Opmerkelijke veranderingen zijn onder meer bijgewerkte taal rond "beperkende maatregelen", een duidelijkere nadruk op de bescherming van vrouwen en kinderen en uitgebreide verantwoordelijkheden bij het toezicht op het eindgebruik. Het herziene standpunt introduceert expliciete criteria om te voorkomen dat exportcontroles worden omzeild en gaat in op de risico's die verbonden zijn aan handvuurwapens en lichte wapens. Het versterkt ook de samenwerking tussen de lidstaten door een grondigere uitwisseling van informatie over risicobeoordelingen en eindgebruik verplicht te stellen. Deze hervormingen zullen naar verwachting de lat hoger leggen voor naleving en ethisch toezicht bij de uitvoer van militaire goederen en goederen voor tweeërlei gebruik in de hele EU.

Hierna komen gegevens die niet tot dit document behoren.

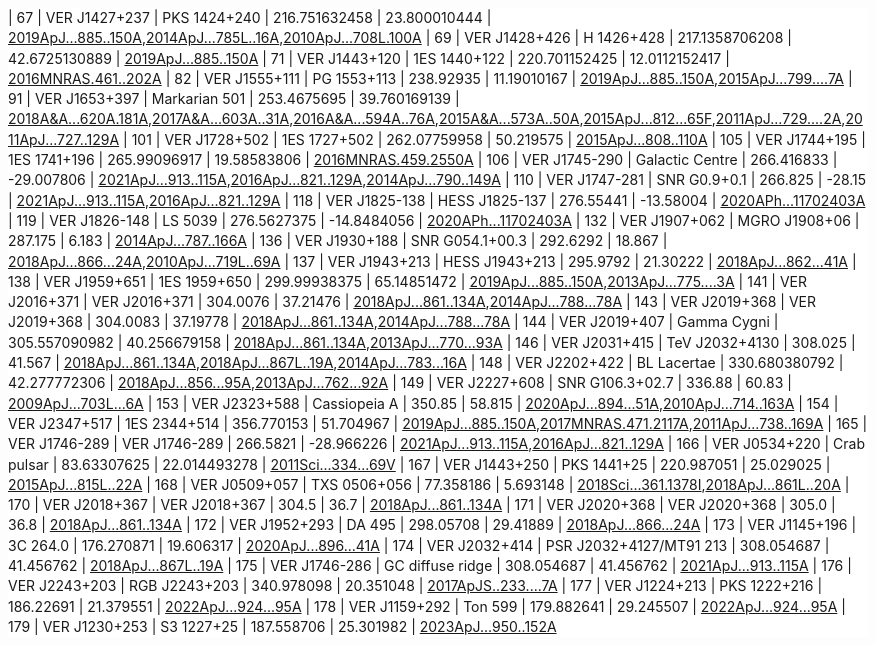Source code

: | 67 | VER J1427+237 | PKS 1424+240 | 216.751632458 | 23.800010444 | [2019ApJ...885..150A](2019/2019ApJ...885..150A),[2014ApJ...785L..16A](2014/2014ApJ...785L..16A),[2010ApJ...708L.100A](2010/2010ApJ...708L.100A)
| 69 | VER J1428+426 | H 1426+428 | 217.1358706208 | 42.6725130889 | [2019ApJ...885..150A](2019/2019ApJ...885..150A)
| 71 | VER J1443+120 | 1ES 1440+122 | 220.701152425 | 12.0112152417 | [2016MNRAS.461..202A](2016/2016MNRAS.461..202A)
| 82 | VER J1555+111 | PG 1553+113 | 238.92935 | 11.19010167 | [2019ApJ...885..150A](2019/2019ApJ...885..150A),[2015ApJ...799....7A](2015/2015ApJ...799....7A)
| 91 | VER J1653+397 | Markarian 501 | 253.4675695 | 39.760169139 | [2018A&A...620A.181A](2018/2018A&A...620A.181A),[2017A&A...603A..31A](2017/2017A&A...603A..31A),[2016A&A...594A..76A](2016/2016A&A...594A..76A),[2015A&A...573A..50A](2015/2015A&A...573A..50A),[2015ApJ...812...65F](2015/2015ApJ...812...65F),[2011ApJ...729....2A](2011/2011ApJ...729....2A),[2011ApJ...727..129A](2011/2011ApJ...727..129A)
| 101 | VER J1728+502 | 1ES 1727+502 | 262.07759958 | 50.219575 | [2015ApJ...808..110A](2015/2015ApJ...808..110A)
| 105 | VER J1744+195 | 1ES 1741+196 | 265.99096917 | 19.58583806 | [2016MNRAS.459.2550A](2016/2016MNRAS.459.2550A)
| 106 | VER J1745-290 | Galactic Centre | 266.416833 | -29.007806 | [2021ApJ...913..115A](2021/2021ApJ...913..115A),[2016ApJ...821..129A](2016/2016ApJ...821..129A),[2014ApJ...790..149A](2014/2014ApJ...790..149A)
| 110 | VER J1747-281 | SNR G0.9+0.1 | 266.825 | -28.15 | [2021ApJ...913..115A](2021/2021ApJ...913..115A),[2016ApJ...821..129A](2016/2016ApJ...821..129A)
| 118 | VER J1825-138 | HESS J1825-137 | 276.55441 | -13.58004 | [2020APh...11702403A](2020/2020APh...11702403A)
| 119 | VER J1826-148 | LS 5039 | 276.5627375 | -14.8484056 | [2020APh...11702403A](2020/2020APh...11702403A)
| 132 | VER J1907+062 | MGRO J1908+06 | 287.175 | 6.183 | [2014ApJ...787..166A](2014/2014ApJ...787..166A)
| 136 | VER J1930+188 | SNR G054.1+00.3 | 292.6292 | 18.867 | [2018ApJ...866...24A](2018/2018ApJ...866...24A),[2010ApJ...719L..69A](2010/2010ApJ...719L..69A)
| 137 | VER J1943+213 | HESS J1943+213 | 295.9792 | 21.30222 | [2018ApJ...862...41A](2018/2018ApJ...862...41A)
| 138 | VER J1959+651 | 1ES 1959+650 | 299.99938375 | 65.14851472 | [2019ApJ...885..150A](2019/2019ApJ...885..150A),[2013ApJ...775....3A](2013/2013ApJ...775....3A)
| 141 | VER J2016+371 | VER J2016+371 | 304.0076 | 37.21476 | [2018ApJ...861..134A](2018/2018ApJ...861..134A),[2014ApJ...788...78A](2014/2014ApJ...788...78A)
| 143 | VER J2019+368 | VER J2019+368 | 304.0083 | 37.19778 | [2018ApJ...861..134A](2018/2018ApJ...861..134A),[2014ApJ...788...78A](2014/2014ApJ...788...78A)
| 144 | VER J2019+407 | Gamma Cygni | 305.557090982 | 40.256679158 | [2018ApJ...861..134A](2018/2018ApJ...861..134A),[2013ApJ...770...93A](2013/2013ApJ...770...93A)
| 146 | VER J2031+415 | TeV J2032+4130 | 308.025 | 41.567 | [2018ApJ...861..134A](2018/2018ApJ...861..134A),[2018ApJ...867L..19A](2018/2018ApJ...867L..19A),[2014ApJ...783...16A](2014/2014ApJ...783...16A)
| 148 | VER J2202+422 | BL Lacertae | 330.680380792 | 42.277772306 | [2018ApJ...856...95A](2018/2018ApJ...856...95A),[2013ApJ...762...92A](2013/2013ApJ...762...92A)
| 149 | VER J2227+608 | SNR G106.3+02.7 | 336.88 | 60.83 | [2009ApJ...703L...6A](2009/2009ApJ...703L...6A)
| 153 | VER J2323+588 | Cassiopeia A | 350.85 | 58.815 | [2020ApJ...894...51A](2020/2020ApJ...894...51A),[2010ApJ...714..163A](2010/2010ApJ...714..163A)
| 154 | VER J2347+517 | 1ES 2344+514 | 356.770153 | 51.704967 | [2019ApJ...885..150A](2019/2019ApJ...885..150A),[2017MNRAS.471.2117A](2017/2017MNRAS.471.2117A),[2011ApJ...738..169A](2011/2011ApJ...738..169A)
| 165 | VER J1746-289 | VER J1746-289 | 266.5821 | -28.966226 | [2021ApJ...913..115A](2021/2021ApJ...913..115A),[2016ApJ...821..129A](2016/2016ApJ...821..129A)
| 166 | VER J0534+220 | Crab pulsar | 83.63307625 | 22.014493278 | [2011Sci...334...69V](2011/2011Sci...334...69V)
| 167 | VER J1443+250 | PKS 1441+25 | 220.987051 | 25.029025 | [2015ApJ...815L..22A](2015/2015ApJ...815L..22A)
| 168 | VER J0509+057 | TXS 0506+056 | 77.358186 | 5.693148 | [2018Sci...361.1378I](2018/2018Sci...361.1378I),[2018ApJ...861L..20A](2018/2018ApJ...861L..20A)
| 170 | VER J2018+367 | VER J2018+367 | 304.5 | 36.7 | [2018ApJ...861..134A](2018/2018ApJ...861..134A)
| 171 | VER J2020+368 | VER J2020+368 | 305.0 | 36.8 | [2018ApJ...861..134A](2018/2018ApJ...861..134A)
| 172 | VER J1952+293 | DA 495 | 298.05708 | 29.41889 | [2018ApJ...866...24A](2018/2018ApJ...866...24A)
| 173 | VER J1145+196 | 3C 264.0 | 176.270871 | 19.606317 | [2020ApJ...896...41A](2020/2020ApJ...896...41A)
| 174 | VER J2032+414 | PSR J2032+4127/MT91 213 | 308.054687 | 41.456762 | [2018ApJ...867L..19A](2018/2018ApJ...867L..19A)
| 175 | VER J1746-286 | GC diffuse ridge | 308.054687 | 41.456762 | [2021ApJ...913..115A](2021/2021ApJ...913..115A)
| 176 | VER J2243+203 | RGB J2243+203 | 340.978098 | 20.351048 | [2017ApJS..233....7A](2017/2017ApJS..233....7A)
| 177 | VER J1224+213 | PKS 1222+216 | 186.22691 | 21.379551 | [2022ApJ...924...95A](2022/2022ApJ...924...95A)
| 178 | VER J1159+292 | Ton 599 | 179.882641 | 29.245507 | [2022ApJ...924...95A](2022/2022ApJ...924...95A)
| 179 | VER J1230+253 | S3 1227+25 | 187.558706 | 25.301982 | [2023ApJ...950..152A](2023/2023ApJ...950..152A)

Voor bedrijven in de defensie- en dual-use-ruimte verschuiven deze veranderingen het compliance-landschap. Hieronder zetten we de opmerkelijke wijzigingen op een rijtje en hoe deze door het exportcontrolekader van de EU rimpelen. We schetsen concrete stappen die bedrijven moeten nemen om zich aan te passen, waarbij wat kan worden gezien als nalevingslasten, wordt omgezet in een kans om de bedrijfsvoering en het vertrouwen te versterken.
Dit artikel is geschreven door Sefa Geçikli ([email protected]) en Marius Ungureanu ([email protected]). Marius en Sefa maken deel uit van RSM Netherlands Business Consulting Services, specifiek gericht op Internationale Handel en Strategie.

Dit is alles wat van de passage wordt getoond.